Harry Dalton thought, One more minute of this bullshit and I'm going to handcuff Pope to a chair and beat his face bloody. They were in a small glass-enclosed office on the warehouse floor, Pope seated on an uncomfortable wooden chair, Harry pacing like a caged jungle cat. Vicary had settled himself quietly in the shadows and seemed to be listening to different music. Harry and Vicary had not revealed their true affiliation; to Pope they were just a pair of Metropolitan Police officers. For one hour Pope had denied any knowledge of the woman whose photograph Harry kept waving in front of him. Pope's face remained bored, placid, and insolent, the look of a man who had broken the law his entire life and never seen the inside of a prison cell. Harry thought, I'm not getting to him. He's beating me.

 

Harry said, "All right, let's try this one more time."

 

Pope looked at his watch. "Not again, Harry. I've business to attend to."

 

Harry felt himself losing control. "You've never seen this woman before?"

 

"I've told you a hundred times. No!"

 

"I've got a witness who says this woman entered your warehouse the day your brother was murdered."

 

"Then your witness is wrong.
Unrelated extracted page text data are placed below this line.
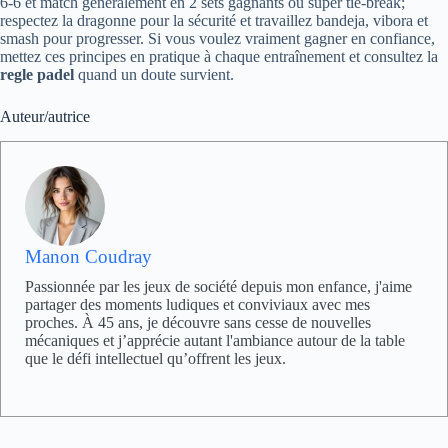
6‑6 et match généralement en 2 sets gagnants ou super tie‑break;
respectez la dragonne pour la sécurité et travaillez bandeja, vibora et
smash pour progresser. Si vous voulez vraiment gagner en confiance,
mettez ces principes en pratique à chaque entraînement et consultez la
regle padel
quand un doute survient.
Auteur/autrice
Manon Coudray
Passionnée par les jeux de société depuis mon enfance, j'aime
partager des moments ludiques et conviviaux avec mes
proches. À 45 ans, je découvre sans cesse de nouvelles
mécaniques et j’apprécie autant l'ambiance autour de la table
que le défi intellectuel qu’offrent les jeux.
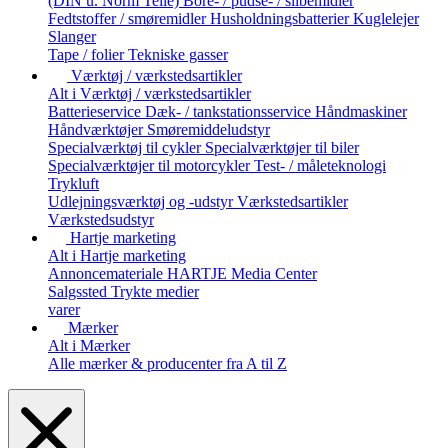
(DIN u. Norm Teile)
Bore- / pudse- / slibemidler
Fedtstoffer / smøremidler
Husholdningsbatterier
Kuglelejer
Slanger
Tape / folier
Tekniske gasser
Værktøj / værkstedsartikler
Alt i Værktøj / værkstedsartikler
Batterieservice
Dæk- / tankstationsservice
Håndmaskiner
Håndværktøjer
Smøremiddeludstyr
Specialværktøj til cykler
Specialværktøjer til biler
Specialværktøjer til motorcykler
Test- / måleteknologi
Trykluft
Udlejningsværktøj og -udstyr
Værkstedsartikler
Værkstedsudstyr
Hartje marketing
Alt i Hartje marketing
Annoncemateriale
HARTJE Media Center
Salgssted
Trykte medier
varer
Mærker
Alt i Mærker
Alle mærker & producenter fra A til Z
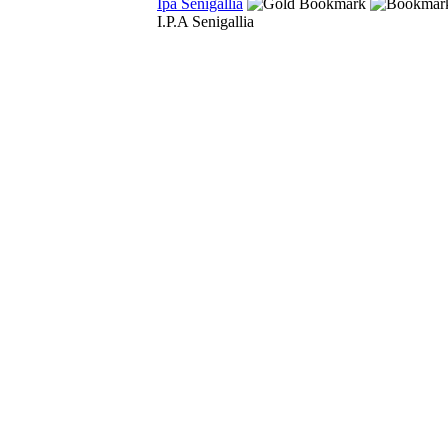
Ipa Senigallia
I.P.A Senigallia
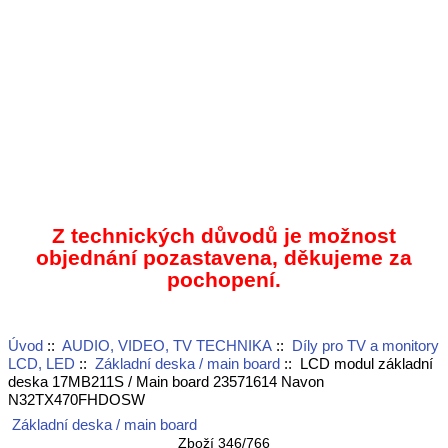
Z technických důvodů je možnost
objednání pozastavena, děkujeme za
pochopení.
Úvod
::
AUDIO, VIDEO, TV TECHNIKA
::
Díly pro TV a monitory
LCD, LED
::
Základní deska / main board
:: LCD modul základní
deska 17MB211S / Main board 23571614 Navon
N32TX470FHDOSW
Základní deska / main board
Zboží 346/766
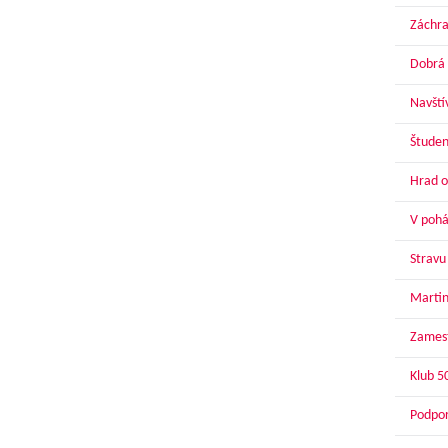
Záchra
Dobrá 
Navští
Študen
Hrad o
V pohár
Stravu
Martin
Zamest
Klub 5
Podpor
Let me talk to him. I'm sure I could make him see the error of his ways."

 

"I'm sure you could! Where were you when your brother was killed?"

 

"At one of my clubs. I've got a hundred witnesses that will tell you that."

 

"Why have you been avoiding the police?"

 

"I haven't been avoiding the police. You blokes managed to find me." Pope looked over at Vicary, who was looking down at his hands. "That one ever speak?"

 

"Shut up and look at me, Pope. You have been avoiding the police, because you know who killed Vernon and you want to pay them back your own way."

 

"You're talking nonsense, Harry."

 

"There's a very nice lady in Islington who says you broke into her boardinghouse two hours after Vernon's murder, looking for a woman."

 

"Your very nice lady in Islington is obviously mistaken."

 

"Don't bullshit me, Pope!"

 

"Temper, temper, Harry."

 

"You've been looking for her for days and you haven't been able to find her. Do you ever wonder why she was able to elude you and your thugs?"

 

"No, I never wondered that because I don't know what the fuck you're talking about."

 

"Do you ever wonder why you were never able to find out where she lives?"

 

"I never tried because I never met the woman!"

 

Harry noticed a sheen of perspiration on Pope's face. He thought, I'm finally getting to him.

 

Vicary must have noticed it too, because he chose that moment to speak for the first time. "You're not being honest with us, Mr. Pope," he said politely, still studying his hands. Then he looked up and said, "But then, we haven't been exactly honest with you, have we, Harry?"

 

Harry thought, Perfect timing, Alfred. Well done. He said, "No, Alfred, we haven't been completely honest with Mr. Pope here."

 

Pope looked thoroughly confused. "What the fuck are you two talking about?"

 

"We're connected with the War Office. We deal in security."